= Beginning of Section =

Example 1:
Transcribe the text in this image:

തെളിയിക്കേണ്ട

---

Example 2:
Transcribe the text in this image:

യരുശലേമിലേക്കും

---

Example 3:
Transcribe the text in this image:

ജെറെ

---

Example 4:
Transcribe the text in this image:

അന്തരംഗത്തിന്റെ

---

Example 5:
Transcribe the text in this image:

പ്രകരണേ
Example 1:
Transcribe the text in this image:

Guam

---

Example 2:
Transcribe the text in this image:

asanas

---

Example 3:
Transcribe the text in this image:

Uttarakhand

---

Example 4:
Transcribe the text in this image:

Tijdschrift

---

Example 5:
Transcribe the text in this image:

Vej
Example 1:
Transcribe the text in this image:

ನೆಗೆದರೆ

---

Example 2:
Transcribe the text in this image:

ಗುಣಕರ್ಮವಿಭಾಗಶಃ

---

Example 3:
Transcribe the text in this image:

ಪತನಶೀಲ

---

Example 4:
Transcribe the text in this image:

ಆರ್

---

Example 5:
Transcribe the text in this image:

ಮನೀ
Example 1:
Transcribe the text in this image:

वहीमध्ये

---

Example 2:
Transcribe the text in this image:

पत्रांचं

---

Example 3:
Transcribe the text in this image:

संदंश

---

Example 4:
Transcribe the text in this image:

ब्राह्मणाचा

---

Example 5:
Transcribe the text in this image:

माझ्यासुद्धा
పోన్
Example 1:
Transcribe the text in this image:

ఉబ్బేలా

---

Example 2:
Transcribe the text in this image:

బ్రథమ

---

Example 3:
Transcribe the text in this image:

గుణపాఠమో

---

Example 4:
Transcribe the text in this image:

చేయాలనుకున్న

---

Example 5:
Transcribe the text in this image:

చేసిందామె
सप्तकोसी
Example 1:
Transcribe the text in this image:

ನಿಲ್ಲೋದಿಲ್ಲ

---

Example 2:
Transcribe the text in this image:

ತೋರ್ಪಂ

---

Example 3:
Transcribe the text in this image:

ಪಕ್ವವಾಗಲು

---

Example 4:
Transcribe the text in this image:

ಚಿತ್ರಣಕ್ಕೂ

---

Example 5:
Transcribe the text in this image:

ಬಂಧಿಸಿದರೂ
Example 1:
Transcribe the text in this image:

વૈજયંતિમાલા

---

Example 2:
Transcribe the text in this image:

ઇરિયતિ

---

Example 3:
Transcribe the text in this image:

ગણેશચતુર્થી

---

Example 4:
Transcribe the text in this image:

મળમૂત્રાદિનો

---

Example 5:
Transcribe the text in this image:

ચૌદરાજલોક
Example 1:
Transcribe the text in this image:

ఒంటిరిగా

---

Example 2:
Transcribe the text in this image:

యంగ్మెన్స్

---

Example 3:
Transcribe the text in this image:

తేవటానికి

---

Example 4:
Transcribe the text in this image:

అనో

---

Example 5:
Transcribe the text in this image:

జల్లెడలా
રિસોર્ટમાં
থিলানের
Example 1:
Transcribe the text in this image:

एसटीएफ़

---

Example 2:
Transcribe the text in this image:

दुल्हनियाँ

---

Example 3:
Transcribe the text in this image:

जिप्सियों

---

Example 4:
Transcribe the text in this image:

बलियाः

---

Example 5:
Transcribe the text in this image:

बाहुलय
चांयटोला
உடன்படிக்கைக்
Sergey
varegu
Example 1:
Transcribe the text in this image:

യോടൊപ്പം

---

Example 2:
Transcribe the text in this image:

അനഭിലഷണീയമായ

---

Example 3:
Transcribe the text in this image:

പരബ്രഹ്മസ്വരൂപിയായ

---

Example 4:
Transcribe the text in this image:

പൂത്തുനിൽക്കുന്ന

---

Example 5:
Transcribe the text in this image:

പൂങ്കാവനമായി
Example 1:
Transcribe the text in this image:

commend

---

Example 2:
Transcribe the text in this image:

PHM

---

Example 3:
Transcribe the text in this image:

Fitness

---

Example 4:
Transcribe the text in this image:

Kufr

= End of Section =

> [Your assignment]: All of the entries above need to be printed again exactly.

> [Problem solution]:
Example 1:
Transcribe the text in this image:

തെളിയിക്കേണ്ട

---

Example 2:
Transcribe the text in this image:

യരുശലേമിലേക്കും

---

Example 3:
Transcribe the text in this image:

ജെറെ

---

Example 4:
Transcribe the text in this image:

അന്തരംഗത്തിന്റെ

---

Example 5:
Transcribe the text in this image:

പ്രകരണേ
Example 1:
Transcribe the text in this image:

Guam

---

Example 2:
Transcribe the text in this image:

asanas

---

Example 3:
Transcribe the text in this image:

Uttarakhand

---

Example 4:
Transcribe the text in this image:

Tijdschrift

---

Example 5:
Transcribe the text in this image:

Vej
Example 1:
Transcribe the text in this image:

ನೆಗೆದರೆ

---

Example 2:
Transcribe the text in this image:

ಗುಣಕರ್ಮವಿಭಾಗಶಃ

---

Example 3:
Transcribe the text in this image:

ಪತನಶೀಲ

---

Example 4:
Transcribe the text in this image:

ಆರ್

---

Example 5:
Transcribe the text in this image:

ಮನೀ
Example 1:
Transcribe the text in this image:

वहीमध्ये

---

Example 2:
Transcribe the text in this image:

पत्रांचं

---

Example 3:
Transcribe the text in this image:

संदंश

---

Example 4:
Transcribe the text in this image:

ब्राह्मणाचा

---

Example 5:
Transcribe the text in this image:

माझ्यासुद्धा
పోన్
Example 1:
Transcribe the text in this image:

ఉబ్బేలా

---

Example 2:
Transcribe the text in this image:

బ్రథమ

---

Example 3:
Transcribe the text in this image:

గుణపాఠమో

---

Example 4:
Transcribe the text in this image:

చేయాలనుకున్న

---

Example 5:
Transcribe the text in this image:

చేసిందామె
सप्तकोसी
Example 1:
Transcribe the text in this image:

ನಿಲ್ಲೋದಿಲ್ಲ

---

Example 2:
Transcribe the text in this image:

ತೋರ್ಪಂ

---

Example 3:
Transcribe the text in this image:

ಪಕ್ವವಾಗಲು

---

Example 4:
Transcribe the text in this image:

ಚಿತ್ರಣಕ್ಕೂ

---

Example 5:
Transcribe the text in this image:

ಬಂಧಿಸಿದರೂ
Example 1:
Transcribe the text in this image:

વૈજયંતિમાલા

---

Example 2:
Transcribe the text in this image:

ઇરિયતિ

---

Example 3:
Transcribe the text in this image:

ગણેશચતુર્થી

---

Example 4:
Transcribe the text in this image:

મળમૂત્રાદિનો

---

Example 5:
Transcribe the text in this image:

ચૌદરાજલોક
Example 1:
Transcribe the text in this image:

ఒంటిరిగా

---

Example 2:
Transcribe the text in this image:

యంగ్మెన్స్

---

Example 3:
Transcribe the text in this image:

తేవటానికి

---

Example 4:
Transcribe the text in this image:

అనో

---

Example 5:
Transcribe the text in this image:

జల్లెడలా
રિસોર્ટમાં
থিলানের
Example 1:
Transcribe the text in this image:

एसटीएफ़

---

Example 2:
Transcribe the text in this image:

दुल्हनियाँ

---

Example 3:
Transcribe the text in this image:

जिप्सियों

---

Example 4:
Transcribe the text in this image:

बलियाः

---

Example 5:
Transcribe the text in this image:

बाहुलय
चांयटोला
உடன்படிக்கைக்
Sergey
varegu
Example 1:
Transcribe the text in this image:

യോടൊപ്പം

---

Example 2:
Transcribe the text in this image:

അനഭിലഷണീയമായ

---

Example 3:
Transcribe the text in this image:

പരബ്രഹ്മസ്വരൂപിയായ

---

Example 4:
Transcribe the text in this image:

പൂത്തുനിൽക്കുന്ന

---

Example 5:
Transcribe the text in this image:

പൂങ്കാവനമായി
Example 1:
Transcribe the text in this image:

commend

---

Example 2:
Transcribe the text in this image:

PHM

---

Example 3:
Transcribe the text in this image:

Fitness

---

Example 4:
Transcribe the text in this image:

Kufr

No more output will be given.